------ DATASET ------

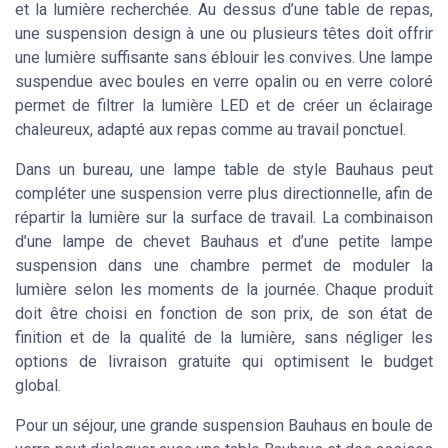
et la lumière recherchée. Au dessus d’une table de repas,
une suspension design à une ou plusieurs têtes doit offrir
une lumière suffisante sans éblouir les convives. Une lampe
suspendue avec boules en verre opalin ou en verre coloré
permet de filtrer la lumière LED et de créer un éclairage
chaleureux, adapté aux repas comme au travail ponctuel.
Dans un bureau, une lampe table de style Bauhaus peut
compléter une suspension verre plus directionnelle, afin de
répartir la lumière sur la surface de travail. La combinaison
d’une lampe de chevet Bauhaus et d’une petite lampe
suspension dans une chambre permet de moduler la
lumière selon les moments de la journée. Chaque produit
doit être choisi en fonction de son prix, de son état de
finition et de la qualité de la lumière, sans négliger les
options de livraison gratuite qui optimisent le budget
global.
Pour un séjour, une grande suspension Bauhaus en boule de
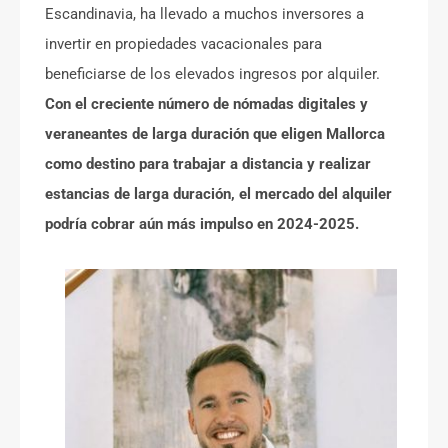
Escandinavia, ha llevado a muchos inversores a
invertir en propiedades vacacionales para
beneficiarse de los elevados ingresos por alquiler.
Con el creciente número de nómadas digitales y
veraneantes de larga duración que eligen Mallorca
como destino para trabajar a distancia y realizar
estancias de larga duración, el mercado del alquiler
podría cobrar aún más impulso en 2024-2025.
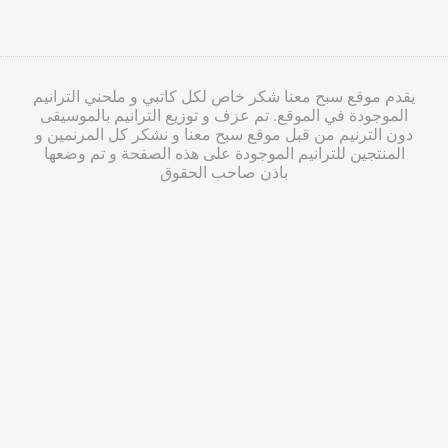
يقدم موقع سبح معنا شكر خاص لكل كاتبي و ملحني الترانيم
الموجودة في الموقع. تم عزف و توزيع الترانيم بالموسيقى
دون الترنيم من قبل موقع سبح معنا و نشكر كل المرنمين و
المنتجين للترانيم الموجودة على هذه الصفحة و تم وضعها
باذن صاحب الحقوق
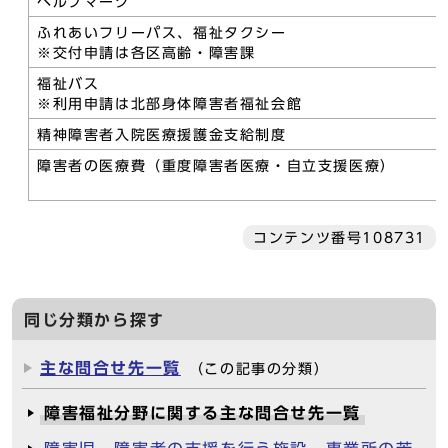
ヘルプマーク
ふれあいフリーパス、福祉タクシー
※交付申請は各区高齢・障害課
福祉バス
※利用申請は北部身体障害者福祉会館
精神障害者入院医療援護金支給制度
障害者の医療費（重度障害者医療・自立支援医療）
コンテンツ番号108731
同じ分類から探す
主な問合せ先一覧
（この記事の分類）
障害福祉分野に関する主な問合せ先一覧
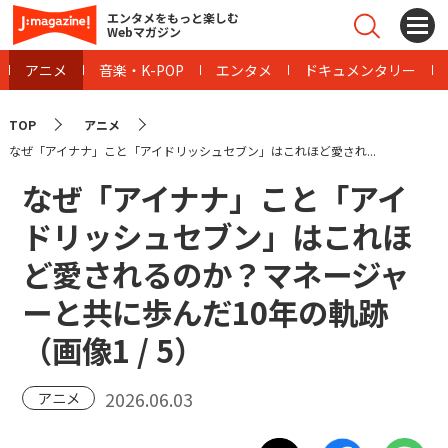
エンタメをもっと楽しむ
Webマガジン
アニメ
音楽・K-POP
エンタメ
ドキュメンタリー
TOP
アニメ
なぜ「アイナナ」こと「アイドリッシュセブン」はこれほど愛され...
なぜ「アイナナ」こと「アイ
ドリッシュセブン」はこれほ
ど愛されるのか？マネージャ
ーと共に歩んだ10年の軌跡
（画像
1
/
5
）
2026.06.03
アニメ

------

• _PROBLEM DETAILS_
Count the lines in the rows above that contain the string "verre", treating uppercase and lowercase letters as different, and give only the number.

• _RESULT OF THIS EXERCISE_
2